MS is short for multiple sclerosis, a disease that affects the central nervous system (CNS), which is comprised of the brain, spinal cord, and optic nerves.
Think of the CNS as the wiring in your house. In the same way that wires carry the electricity which powers the lights in your house, the CNS transmits nerve impulses or messages from the brain, throughout the body and back again. These nerve signals help us move our limbs and use our senses of sight and touch. Because MS attacks the CNS, it can greatly affect the way we interact with the world.
How long will MS last?
Developing MS is not like catching a cold. MS is a lifelong, incurable disease which affects people in many different ways. MS is a serious chronic, progressive disease which can vary in intensity from mild to severely disabling. For some people, symptoms of MS pose only an inconvenience and do not get in the way of leading an active and productive life. For other people whose MS is more severe, symptoms can interfere with one’s ability to move, see, think, swallow, talk, or feel. Fortunately, there are a growing number of medical treatments and management approaches to affect the course of the disease and to lessen the impact of symptoms on activities of daily life.
How does MS affect me?
Many experts believe that MS is an autoimmune disease. Other types of autoimmune diseases include rheumatoid arthritis, psoriasis, Crohn’s disease, Type 1 diabetes, and lupus. In each of these conditions, the body’s immune system mistakenly attacks its own tissue and organs. In fact, the word autoimmune combines the words auto, which means self, and immune to communicate the idea of the immune system attacking itself.
The purpose of our immune system is to help our bodies fight off foreign invasion of substances or organisms which pose a threat to our health. For example, our immune system helps fight off infections caused by bacteria or viruses, resulting in localized inflammation. Think of the redness and swelling you experience when you get a splinter in your finger. That’s your immune system fighting bacteria that may have entered your body with the splinter. When your immune system responds to such an invasion, it sends immune cells such as lymphocytes, plasma cells (white blood cells that produce antibodies), and macrophages to attack the intruder.
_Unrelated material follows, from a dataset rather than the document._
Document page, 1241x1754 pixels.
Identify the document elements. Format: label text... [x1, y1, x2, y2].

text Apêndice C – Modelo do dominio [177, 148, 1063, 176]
Normally, our immune system uses inflammation to protect itself and fight invasion by substances or organisms that are foreign to our bodies. However, in MS, inflammation produced by our immune system is directed against parts of our central nervous system (CNS)
The autoimmune response within the CNS may cause a break in the blood-brain barrier (BBB), which is the layer of cells surrounding blood vessels in the brain and spinal cord that normally keeps substances from passing from the blood stream into the CNS. Small breaks in the BBB allow inflammatory cells to enter the CNS, resulting in the inflammation that damages nerve cells in the brain or spinal cord.
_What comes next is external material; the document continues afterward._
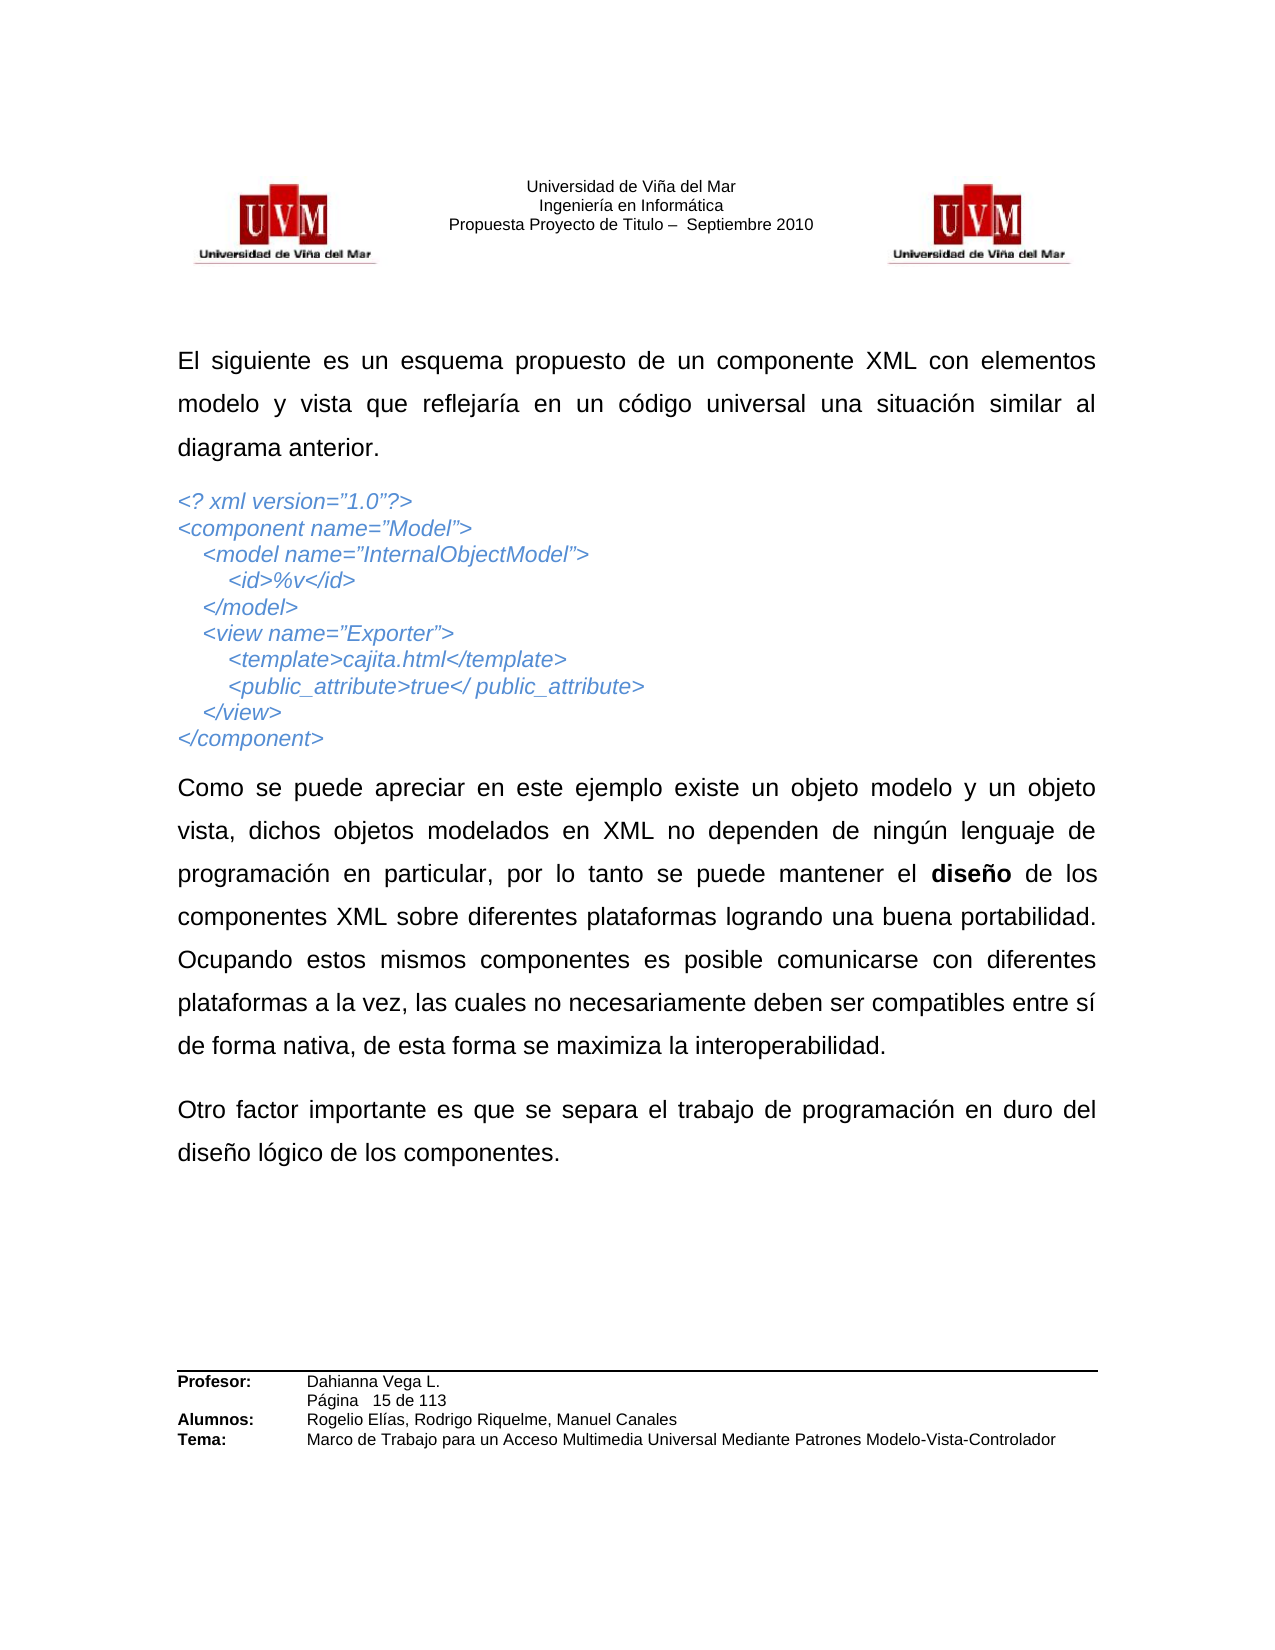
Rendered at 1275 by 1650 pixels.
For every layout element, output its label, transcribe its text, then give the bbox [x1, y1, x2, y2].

In MS, inflammatory cells attack myelin which is the fatty substance that surrounds and protects nerve fibers (or neurons). Myelin acts like a protective cover, similar to the plastic insulation that covers electrical wires. In neurons damaged by MS, parts of the myelin sheath (fatty covering) are missing.
In addition to damaging myelin, inflammation caused by MS can also damage the cells that produce myelin called oligodendrocytes. The destruction of myelin and oligodendrocytes caused by MS is called demyelination, a word that means ‘loss of myelin.’ Demyelination causes plaques (also called lesions or scars) along the myelin covering. In fact, this is where the word sclerosis in multiple sclerosis comes from. It refers to the accumulation of hardened scar tissue at the site where damage to myelin has occurred. The word multiple indicates that this scar tissue occurs in many places.
Many of the symptoms of MS involve neurologic function, a term that refers to the way our nerves or nervous system function. Common MS symptoms, including numbness, weakness, pain, imbalance, and vision problems, happen because the protective myelin coating which normally helps nerve impulses travel along the axon (part of the nerve) is damaged. The exposed axon is less able to transmit or conduct nerve impulses. Exposed axons may become further damaged and cease to function at all
When nerve fibers are not able to work normally to transmit impulses through the body, it can result in a loss of neurologic function. Think again of the comparison between your CNS and the electrical wiring in your house. What would happen if the plastic covering on some of the wires in your house wore through and the wires actually broke? Your lights might not work as they should or your appliances might suddenly turn off. Something similar happens when MS interferes with the communication of nerves in your central nervous system.